Will you have to pay to watch online sports video or participate in online fantasy leagues?
Will we see more places like Philadelphia, where one company (Comcast) owns the team, arena, sports channel, and cable system, then makes you subscribe to the cable system in order to watch the games?
Sports Fans Coalition will ask whether this merger is bad for fans. We’re going to ask tough questions in Congress, the Department of Justice, the Federal Trade Commission, the Federal Communications Commission, and elsewhere.
But we need you! Join the SFC, submit your thoughts on the issue, and send a signal that your government needs to make sure that sports fans don’t get played.

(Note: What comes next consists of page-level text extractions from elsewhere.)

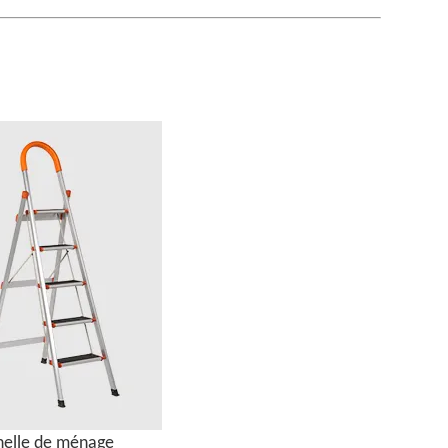
helle de ménage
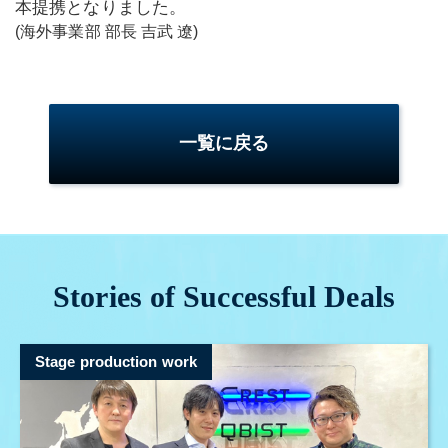
本提携となりました。
(海外事業部 部長 吉武 遼)
一覧に戻る
Stories of Successful Deals
Stage production work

We want access to our local games, online sports, and not get held over a barrel.
Sports Fans Coalition





This is a horrible idea. It was bad enough that a major media outlet that cheered the invasion of Iraq was owned by a defense contractor, but this deal is just the making of a vertical monopoly. All that Comcast would need to do is buy up a company that makes TVs!

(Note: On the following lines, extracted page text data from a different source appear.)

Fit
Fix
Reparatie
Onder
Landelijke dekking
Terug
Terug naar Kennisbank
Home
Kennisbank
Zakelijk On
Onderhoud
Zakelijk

We all can be glad it isn’t China that bought it.
You’ve got my questions & some. Keep up the good work.
Thanks
It’s bad enough when there are 2 separate powerful corporations, but when they are allowed to become one mega corporation, there will be no consumer rights at all. It will just be making as much money as possible and screw the public.
It is already hard enough for me to get Phillies games on TV…. and I only live an hour outside of Philadelphia.
I think it is anti-competitive and bad for the country. Comcast is already monopolizing most of the Cub games that used to be shown free on WGN. I am a Comcast subscriber and the digital picture breaks down all the time.
I also worry about the control of NBC and the censorship of liberal voices like Keith Olbermann and Rachel Maddow.